Retailers have been highly attuned to price-gouging laws triggered by the COVID-19 pandemic. But as things return to some semblance of normalcy, retailers should also consider the other end of the antitrust spectrum: below-cost pricing and the potential liability that comes with it.
Below-Cost Pricing Statutes
Below-cost pricing generally occurs when a seller’s prices to consumers are less than the seller’s cost of doing business. Below-cost pricing is typically addressed at the state level; there is no federal below-cost pricing statute (though below-cost pricing can constitute an antitrust violation under the Sherman Act, which prohibits, among other things, actual or attempted monopolization through “predatory pricing”). Most states have enacted some type of below-cost pricing law. Many states’ statutes often apply broadly to all retail sales, but several states have also carved out below-cost pricing statutes for specific items, including dairy, eggs, alcohol, gasoline and tobacco.
But what is required to establish a below-cost pricing violation differs across states. For example, Minnesota requires that the below-cost pricing have the intent or effect of injuring competition. Others, like California, require that below-cost pricing have the purpose of injuring competitors or destroying competition. Still others, like Arkansas, require the below-cost pricing to injure competitors and destroy competition.

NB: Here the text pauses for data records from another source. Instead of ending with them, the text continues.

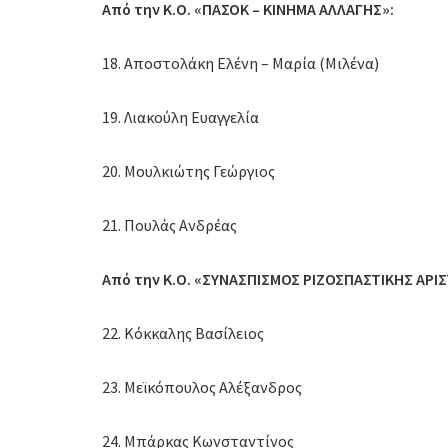
Από την Κ.Ο. «ΠΑΣΟΚ – ΚΙΝΗΜΑ ΑΛΛΑΓΗΣ»:
18. Αποστολάκη Ελένη – Μαρία (Μιλένα)
19. Λιακούλη Ευαγγελία
20. Μουλκιώτης Γεώργιος
21. Πουλάς Ανδρέας
Από την Κ.Ο. «ΣΥΝΑΣΠΙΣΜΟΣ ΡΙΖΟΣΠΑΣΤΙΚΗΣ ΑΡΙ
22. Κόκκαλης Βασίλειος
23. Μεϊκόπουλος Αλέξανδρος
24. Μπάρκας Κωνσταντίνος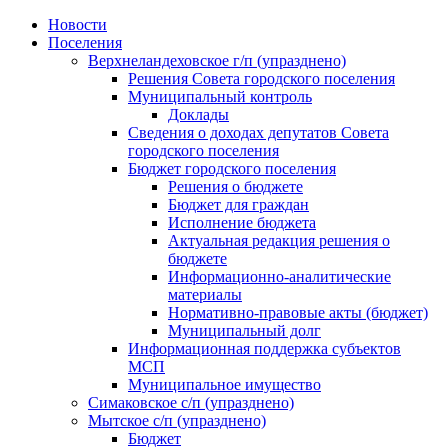
Skip
Новости
to
Поселения
content
Верхнеландеховское г/п (упразднено)
Решения Совета городского поселения
Муниципальный контроль
Доклады
Сведения о доходах депутатов Совета
городского поселения
Бюджет городского поселения
Решения о бюджете
Бюджет для граждан
Исполнение бюджета
Актуальная редакция решения о
бюджете
Информационно-аналитические
материалы
Нормативно-правовые акты (бюджет)
Муниципальный долг
Информационная поддержка субъектов
МСП
Муниципальное имущество
Симаковское с/п (упразднено)
Мытское с/п (упразднено)
Бюджет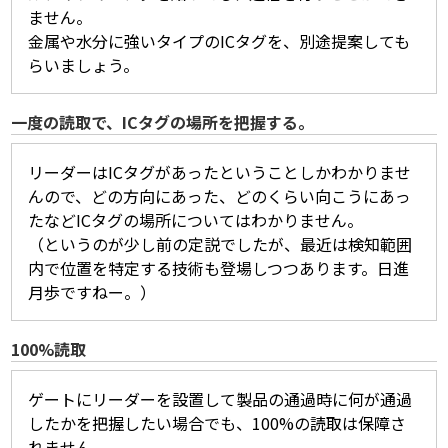
ません。
金属や水分に強いタイプのICタグを、別途提案しても
らいましょう。
一度の読取で、ICタグの場所を把握する。
リーダーはICタグがあったということしかわかりませ
んので、どの方向にあった、どのくらい向こうにあっ
たなどICタグの場所についてはわかりません。
（というのが少し前の定説でしたが、最近は検知範囲
内で位置を特定する技術も登場しつつあります。日進
月歩ですねー。）
100%読取
ゲートにリーダーを設置して製品の通過時に何が通過
したかを把握したい場合でも、100%の読取は保障さ
れません。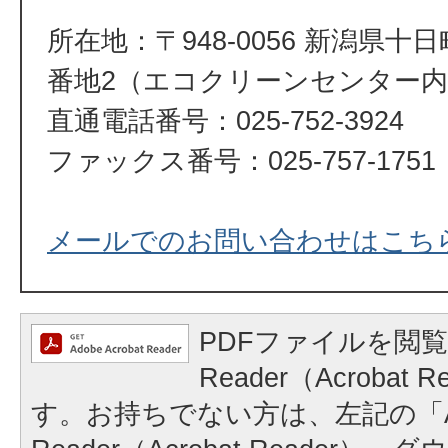
所在地：〒948-0056 新潟県十
番地2（エコクリーンセンター
直通電話番号：025-752-3924
ファックス番号：025-757-1751
メールでのお問い合わせはこち
PDFファイルを閲覧
Reader（Acrobat
す。お持ちでない方は、左記の「A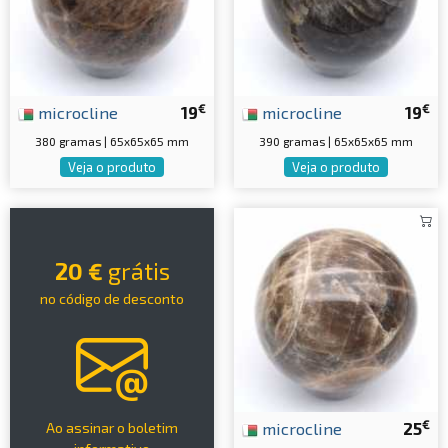
€
€
microcline
19
microcline
19
380 gramas | 65x65x65 mm
390 gramas | 65x65x65 mm
Veja o produto
Veja o produto
20 €
grátis
no código de desconto
€
microcline
25
Ao assinar o boletim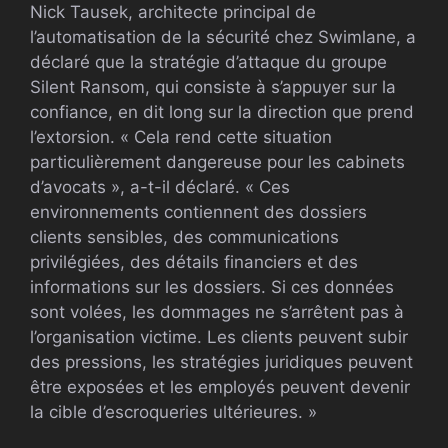
Nick Tausek, architecte principal de
l’automatisation de la sécurité chez Swimlane, a
déclaré que la stratégie d’attaque du groupe
Silent Ransom, qui consiste à s’appuyer sur la
confiance, en dit long sur la direction que prend
l’extorsion. « Cela rend cette situation
particulièrement dangereuse pour les cabinets
d’avocats », a-t-il déclaré. « Ces
environnements contiennent des dossiers
clients sensibles, des communications
privilégiées, des détails financiers et des
informations sur les dossiers. Si ces données
sont volées, les dommages ne s’arrêtent pas à
l’organisation victime. Les clients peuvent subir
des pressions, les stratégies juridiques peuvent
être exposées et les employés peuvent devenir
la cible d’escroqueries ultérieures. »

States also take varied approaches toward whether, and under what circumstances, a retailer can assert defenses to a below-cost pricing violation. For example, California, Tennessee and Wisconsin allow retailers to assert a meeting-competition defense, which allows a retailer to lower its price to meet the legal price of a competitor selling the same, similar or comparable product. However, several states require that this defense be done in good faith and have held the defense is invalid if the retailer knows or believes that its competitor has set an illegal price (i.e., below-cost).
Most states provide for both criminal and civil penalties for below-cost pricing violations. Most states also allow private lawsuits for actual damages, with some states explicitly allowing treble damages. Many states also allow their attorneys general to bring enforcement actions. Enforcement in recent decades has been fairly low, with the exception of California, Hawaii, Michigan and Wisconsin.